Ester miró a hurtadillas a Shimon antes de encaminarse hacia la puerta. Pero al llegar a ella se volvió de nuevo para mirarlo.

Shimon se levantó y se reunió con la mujer en la calle.

—Eres judío, ¿verdad? —dijo enseguida Ester.

Shimon se sobresaltó y negó sacudiendo firmemente la cabeza.

Ester lo observaba sin decir palabra. Sus ojos verdes e inteligentes resplandecían, sus labios carnosos se fruncieron ligeramente en una sonrisa divertida e infantil.

—Cuando cogiste la pluma estuviste a punto de ponerte a escribir de derecha a izquierda, como se hace en nuestra lengua —le dijo—. Si no quieres que se note que eres judío debes aprender a dominar esos gestos —concluyó risueña.

Shimon sintió que le hablaba sin un atisbo de reproche.

—Y cuando escribas tu nombre no puntualices que eres cristiano —prosiguió Ester riéndose—. Los cristianos no necesitan justificarse.

Shimon la miró sin negar. Sentía una extraña sensación. Como si le hubiesen liberado de un gran peso.

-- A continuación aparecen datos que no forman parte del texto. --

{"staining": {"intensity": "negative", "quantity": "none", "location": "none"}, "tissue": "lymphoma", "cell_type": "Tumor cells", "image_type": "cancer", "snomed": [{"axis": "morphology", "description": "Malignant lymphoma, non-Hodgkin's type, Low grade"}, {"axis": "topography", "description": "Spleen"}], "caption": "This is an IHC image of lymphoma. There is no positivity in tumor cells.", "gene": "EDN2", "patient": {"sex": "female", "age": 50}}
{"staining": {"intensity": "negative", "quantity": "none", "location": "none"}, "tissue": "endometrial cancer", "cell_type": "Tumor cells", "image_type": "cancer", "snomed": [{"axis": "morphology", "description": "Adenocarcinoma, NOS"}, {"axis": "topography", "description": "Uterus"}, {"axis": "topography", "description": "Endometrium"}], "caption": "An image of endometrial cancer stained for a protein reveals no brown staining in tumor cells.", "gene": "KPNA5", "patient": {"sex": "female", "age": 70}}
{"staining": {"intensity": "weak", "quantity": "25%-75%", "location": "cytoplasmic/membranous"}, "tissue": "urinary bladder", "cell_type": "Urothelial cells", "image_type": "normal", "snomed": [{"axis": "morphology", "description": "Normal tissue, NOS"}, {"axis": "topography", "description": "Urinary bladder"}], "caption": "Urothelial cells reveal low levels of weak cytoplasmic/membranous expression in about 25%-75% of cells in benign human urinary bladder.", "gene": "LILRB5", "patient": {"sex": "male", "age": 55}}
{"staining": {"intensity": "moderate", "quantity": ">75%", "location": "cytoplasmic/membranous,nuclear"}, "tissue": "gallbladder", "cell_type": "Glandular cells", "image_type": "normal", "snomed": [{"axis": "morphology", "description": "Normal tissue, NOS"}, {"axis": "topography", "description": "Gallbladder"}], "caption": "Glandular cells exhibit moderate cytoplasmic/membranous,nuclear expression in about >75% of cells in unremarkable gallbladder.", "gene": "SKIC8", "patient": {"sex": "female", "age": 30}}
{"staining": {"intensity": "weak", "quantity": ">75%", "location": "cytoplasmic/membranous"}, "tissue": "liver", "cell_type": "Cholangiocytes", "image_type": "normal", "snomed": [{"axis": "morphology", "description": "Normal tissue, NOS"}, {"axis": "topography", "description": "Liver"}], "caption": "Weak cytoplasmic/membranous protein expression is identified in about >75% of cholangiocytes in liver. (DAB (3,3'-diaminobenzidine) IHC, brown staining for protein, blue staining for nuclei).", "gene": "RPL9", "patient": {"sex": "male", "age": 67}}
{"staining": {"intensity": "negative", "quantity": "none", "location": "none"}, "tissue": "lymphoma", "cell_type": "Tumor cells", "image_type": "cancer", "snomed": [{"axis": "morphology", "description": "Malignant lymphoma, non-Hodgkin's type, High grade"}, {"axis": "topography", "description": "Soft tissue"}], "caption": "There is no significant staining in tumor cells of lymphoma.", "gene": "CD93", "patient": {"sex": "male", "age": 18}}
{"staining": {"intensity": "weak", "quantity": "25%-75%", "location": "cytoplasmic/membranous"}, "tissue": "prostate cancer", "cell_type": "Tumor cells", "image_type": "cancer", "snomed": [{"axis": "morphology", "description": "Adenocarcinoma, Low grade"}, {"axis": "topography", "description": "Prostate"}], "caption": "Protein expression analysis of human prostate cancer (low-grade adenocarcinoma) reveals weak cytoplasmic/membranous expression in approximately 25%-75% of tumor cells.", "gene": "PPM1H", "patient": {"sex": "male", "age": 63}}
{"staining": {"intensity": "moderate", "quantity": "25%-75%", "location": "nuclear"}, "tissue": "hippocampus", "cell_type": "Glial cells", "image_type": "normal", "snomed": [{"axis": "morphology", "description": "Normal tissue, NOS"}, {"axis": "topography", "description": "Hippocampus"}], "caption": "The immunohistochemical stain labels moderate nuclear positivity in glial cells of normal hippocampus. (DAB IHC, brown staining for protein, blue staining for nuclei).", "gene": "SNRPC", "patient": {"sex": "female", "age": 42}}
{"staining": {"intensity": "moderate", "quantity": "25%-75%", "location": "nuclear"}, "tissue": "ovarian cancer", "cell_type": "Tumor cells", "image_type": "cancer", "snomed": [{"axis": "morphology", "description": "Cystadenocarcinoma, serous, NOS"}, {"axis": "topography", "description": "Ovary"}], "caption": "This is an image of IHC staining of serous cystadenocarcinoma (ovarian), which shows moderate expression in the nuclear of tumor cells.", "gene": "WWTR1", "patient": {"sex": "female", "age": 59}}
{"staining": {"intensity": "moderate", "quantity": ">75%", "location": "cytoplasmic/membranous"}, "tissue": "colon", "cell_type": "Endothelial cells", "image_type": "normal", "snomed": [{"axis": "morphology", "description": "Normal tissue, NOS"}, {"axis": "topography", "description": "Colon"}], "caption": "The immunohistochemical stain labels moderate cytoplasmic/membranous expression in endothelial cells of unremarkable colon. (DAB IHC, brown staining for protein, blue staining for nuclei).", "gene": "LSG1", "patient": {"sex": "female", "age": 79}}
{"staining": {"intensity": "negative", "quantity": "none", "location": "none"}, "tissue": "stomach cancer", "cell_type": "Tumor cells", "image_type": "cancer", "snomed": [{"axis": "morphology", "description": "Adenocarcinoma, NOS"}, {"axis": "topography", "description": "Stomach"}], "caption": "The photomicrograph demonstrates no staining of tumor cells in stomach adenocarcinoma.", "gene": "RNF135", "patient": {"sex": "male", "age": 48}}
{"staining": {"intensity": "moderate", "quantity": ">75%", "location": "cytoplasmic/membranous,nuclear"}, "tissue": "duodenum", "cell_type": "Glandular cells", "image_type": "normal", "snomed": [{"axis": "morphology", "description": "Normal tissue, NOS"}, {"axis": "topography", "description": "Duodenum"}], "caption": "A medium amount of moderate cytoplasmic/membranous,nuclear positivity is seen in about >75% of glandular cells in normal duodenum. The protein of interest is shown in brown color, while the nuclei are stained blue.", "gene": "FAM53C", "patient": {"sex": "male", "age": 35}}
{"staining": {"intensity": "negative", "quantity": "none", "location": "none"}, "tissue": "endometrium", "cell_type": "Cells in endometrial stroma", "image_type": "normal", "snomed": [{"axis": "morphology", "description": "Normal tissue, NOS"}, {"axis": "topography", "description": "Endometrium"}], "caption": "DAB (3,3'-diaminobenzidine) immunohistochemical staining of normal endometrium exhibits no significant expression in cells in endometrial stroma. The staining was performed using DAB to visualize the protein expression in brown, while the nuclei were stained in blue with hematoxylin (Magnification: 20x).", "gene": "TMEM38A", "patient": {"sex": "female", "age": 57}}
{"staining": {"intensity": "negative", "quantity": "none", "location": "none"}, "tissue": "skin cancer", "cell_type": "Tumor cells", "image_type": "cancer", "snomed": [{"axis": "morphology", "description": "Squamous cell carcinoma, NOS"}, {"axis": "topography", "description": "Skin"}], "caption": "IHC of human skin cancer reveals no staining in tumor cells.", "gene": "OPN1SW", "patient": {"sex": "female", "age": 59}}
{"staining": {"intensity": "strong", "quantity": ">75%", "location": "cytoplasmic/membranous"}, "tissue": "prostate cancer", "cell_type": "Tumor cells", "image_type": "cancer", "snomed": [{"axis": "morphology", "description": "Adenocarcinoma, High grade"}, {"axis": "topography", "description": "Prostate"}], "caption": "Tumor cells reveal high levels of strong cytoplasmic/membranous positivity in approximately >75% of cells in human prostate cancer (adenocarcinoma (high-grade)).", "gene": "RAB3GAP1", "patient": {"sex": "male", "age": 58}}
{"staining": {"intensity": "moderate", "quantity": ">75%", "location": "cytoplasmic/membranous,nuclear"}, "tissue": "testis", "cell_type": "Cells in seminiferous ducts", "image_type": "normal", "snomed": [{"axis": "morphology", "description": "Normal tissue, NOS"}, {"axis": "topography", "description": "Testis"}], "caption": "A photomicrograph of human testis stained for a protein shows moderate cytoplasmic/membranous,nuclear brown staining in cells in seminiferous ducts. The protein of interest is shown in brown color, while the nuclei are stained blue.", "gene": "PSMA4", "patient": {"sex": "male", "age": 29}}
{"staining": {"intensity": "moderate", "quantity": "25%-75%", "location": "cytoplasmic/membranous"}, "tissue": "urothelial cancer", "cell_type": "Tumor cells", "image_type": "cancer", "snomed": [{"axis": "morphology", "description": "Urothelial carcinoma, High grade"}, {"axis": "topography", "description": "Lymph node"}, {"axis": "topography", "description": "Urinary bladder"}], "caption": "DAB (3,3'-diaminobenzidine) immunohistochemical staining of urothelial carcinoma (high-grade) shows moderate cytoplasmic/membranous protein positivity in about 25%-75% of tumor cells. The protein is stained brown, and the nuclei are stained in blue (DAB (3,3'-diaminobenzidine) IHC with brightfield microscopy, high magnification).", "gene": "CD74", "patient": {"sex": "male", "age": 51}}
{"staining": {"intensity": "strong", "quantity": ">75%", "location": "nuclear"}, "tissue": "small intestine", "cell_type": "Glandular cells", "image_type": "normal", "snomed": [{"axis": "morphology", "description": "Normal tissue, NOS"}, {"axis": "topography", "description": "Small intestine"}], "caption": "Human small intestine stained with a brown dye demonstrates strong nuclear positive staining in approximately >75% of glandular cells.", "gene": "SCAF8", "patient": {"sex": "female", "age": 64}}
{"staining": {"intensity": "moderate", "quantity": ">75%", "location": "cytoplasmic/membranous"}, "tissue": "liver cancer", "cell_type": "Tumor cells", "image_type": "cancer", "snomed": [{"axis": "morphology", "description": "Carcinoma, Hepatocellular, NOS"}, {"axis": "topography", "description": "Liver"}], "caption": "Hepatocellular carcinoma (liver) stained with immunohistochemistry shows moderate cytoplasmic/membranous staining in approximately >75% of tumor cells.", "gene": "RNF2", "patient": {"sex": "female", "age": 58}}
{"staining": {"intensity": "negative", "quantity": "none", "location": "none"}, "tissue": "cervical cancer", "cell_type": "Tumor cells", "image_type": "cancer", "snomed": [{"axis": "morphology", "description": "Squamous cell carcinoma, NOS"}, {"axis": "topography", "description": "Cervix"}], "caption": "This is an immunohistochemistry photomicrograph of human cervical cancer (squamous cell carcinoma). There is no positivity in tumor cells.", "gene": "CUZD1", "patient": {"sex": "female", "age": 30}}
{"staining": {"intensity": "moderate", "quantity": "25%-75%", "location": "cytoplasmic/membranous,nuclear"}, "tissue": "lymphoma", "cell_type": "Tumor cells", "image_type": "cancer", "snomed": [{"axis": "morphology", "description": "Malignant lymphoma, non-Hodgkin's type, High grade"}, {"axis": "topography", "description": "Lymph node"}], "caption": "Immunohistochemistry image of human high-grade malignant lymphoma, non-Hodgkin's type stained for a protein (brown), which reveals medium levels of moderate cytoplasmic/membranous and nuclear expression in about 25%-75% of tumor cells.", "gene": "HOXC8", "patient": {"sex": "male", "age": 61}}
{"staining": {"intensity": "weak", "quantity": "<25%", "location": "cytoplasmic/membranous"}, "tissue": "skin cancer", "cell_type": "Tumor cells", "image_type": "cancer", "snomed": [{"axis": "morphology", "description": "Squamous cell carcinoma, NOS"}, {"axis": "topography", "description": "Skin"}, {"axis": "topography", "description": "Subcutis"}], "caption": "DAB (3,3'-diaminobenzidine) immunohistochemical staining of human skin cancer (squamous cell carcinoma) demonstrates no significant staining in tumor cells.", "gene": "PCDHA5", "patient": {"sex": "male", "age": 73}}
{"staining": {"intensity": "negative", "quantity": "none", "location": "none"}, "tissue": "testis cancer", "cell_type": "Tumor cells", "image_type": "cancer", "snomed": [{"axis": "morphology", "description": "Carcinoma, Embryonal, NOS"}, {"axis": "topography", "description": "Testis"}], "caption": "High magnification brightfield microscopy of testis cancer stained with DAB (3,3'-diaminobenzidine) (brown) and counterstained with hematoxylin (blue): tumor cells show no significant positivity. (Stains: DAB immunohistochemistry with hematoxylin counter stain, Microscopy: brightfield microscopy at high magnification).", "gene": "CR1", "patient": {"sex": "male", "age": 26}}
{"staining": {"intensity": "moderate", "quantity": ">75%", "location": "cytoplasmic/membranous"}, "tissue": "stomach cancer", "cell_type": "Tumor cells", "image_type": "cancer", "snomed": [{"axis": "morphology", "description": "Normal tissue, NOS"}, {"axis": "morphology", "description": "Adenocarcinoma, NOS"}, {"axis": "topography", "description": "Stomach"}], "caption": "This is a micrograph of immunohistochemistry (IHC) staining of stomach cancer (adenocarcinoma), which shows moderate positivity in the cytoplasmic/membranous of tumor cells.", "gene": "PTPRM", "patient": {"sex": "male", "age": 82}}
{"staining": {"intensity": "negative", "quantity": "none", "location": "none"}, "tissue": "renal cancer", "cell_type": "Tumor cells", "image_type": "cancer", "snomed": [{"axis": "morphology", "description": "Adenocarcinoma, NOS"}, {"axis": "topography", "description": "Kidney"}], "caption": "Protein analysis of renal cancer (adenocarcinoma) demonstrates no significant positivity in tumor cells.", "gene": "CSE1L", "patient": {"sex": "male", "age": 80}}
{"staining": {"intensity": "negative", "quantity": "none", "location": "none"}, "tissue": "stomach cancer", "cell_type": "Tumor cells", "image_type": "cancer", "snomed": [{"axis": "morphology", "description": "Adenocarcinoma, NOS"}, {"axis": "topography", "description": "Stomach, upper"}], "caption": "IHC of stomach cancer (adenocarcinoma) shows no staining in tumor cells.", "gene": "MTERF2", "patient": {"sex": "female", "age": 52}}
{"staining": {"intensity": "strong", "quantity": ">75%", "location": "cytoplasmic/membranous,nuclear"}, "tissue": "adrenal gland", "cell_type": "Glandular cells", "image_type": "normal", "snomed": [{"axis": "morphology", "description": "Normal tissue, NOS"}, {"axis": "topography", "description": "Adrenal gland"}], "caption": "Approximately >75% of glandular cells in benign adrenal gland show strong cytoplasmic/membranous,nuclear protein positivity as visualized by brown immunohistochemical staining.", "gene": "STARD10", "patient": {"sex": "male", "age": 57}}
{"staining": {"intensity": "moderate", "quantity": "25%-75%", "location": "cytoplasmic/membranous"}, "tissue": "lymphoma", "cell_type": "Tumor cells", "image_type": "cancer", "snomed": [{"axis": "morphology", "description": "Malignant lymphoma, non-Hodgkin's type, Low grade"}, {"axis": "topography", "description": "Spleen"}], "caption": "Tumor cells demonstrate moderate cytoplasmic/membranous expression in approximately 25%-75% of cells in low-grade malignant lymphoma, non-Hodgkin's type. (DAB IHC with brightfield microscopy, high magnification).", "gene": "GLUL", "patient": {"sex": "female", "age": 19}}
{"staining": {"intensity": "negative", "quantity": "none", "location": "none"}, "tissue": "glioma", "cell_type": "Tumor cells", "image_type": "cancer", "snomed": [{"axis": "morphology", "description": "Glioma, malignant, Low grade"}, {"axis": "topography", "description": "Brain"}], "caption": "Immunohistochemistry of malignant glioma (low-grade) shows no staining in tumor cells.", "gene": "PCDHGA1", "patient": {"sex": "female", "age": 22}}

O como si, al contrario, el profundo cansancio se hubiese abatido sobre él. «Yo me esconderé», pensó una vez más traduciendo el nombre de Ester.

—No tengas miedo, no se lo diré a nadie, puedes estar tranquilo —dijo Ester con la misma sonrisa comprensiva.

Shimon pensó que nunca había temido que Ester lo delatase. Pensó que esa mujer tenía capacidad para deshacer nudos y perdonar los pecados. Con un ademán, le expresó su deseo de acompañarla a casa.

Ester asintió con la cabeza y echó a andar con paso lento.

Mientras se abrían paso entre la gente Shimon rozó el vestido de la joven con una mano sin que esta se diese cuenta.

Ester no habló hasta que llegaron a una casa de dos pisos, humilde pero digna. Entonces se paró y miró a Shimon a los ojos.

—Has sido amable rechazando el cochinillo —le dijo.

Shimon frunció el ceño, estupefacto, para pedirle que le explicase esa afirmación.

Ester sonrió, pero no dijo nada. Abrió la puerta. Acto seguido, con la cabeza inclinada, dijo quedamente:

—Espero que tengas muchas cosas que escribir al tabernero. —Alzó la mirada sin ruborizarse.

«Así volveremos a vernos», pensó Shimon. Y el pensamiento no lo atemorizó. Ester tampoco.

A la mañana siguiente, Shimon escribió una escueta frase en una hoja y se la dio al tabernero. El hombre hizo llamar a Ester.

«Me quedaré varios días», leyó Ester en voz alta con sus ojos verdes, similares a dos escarabajos, que brillaban sin malicia.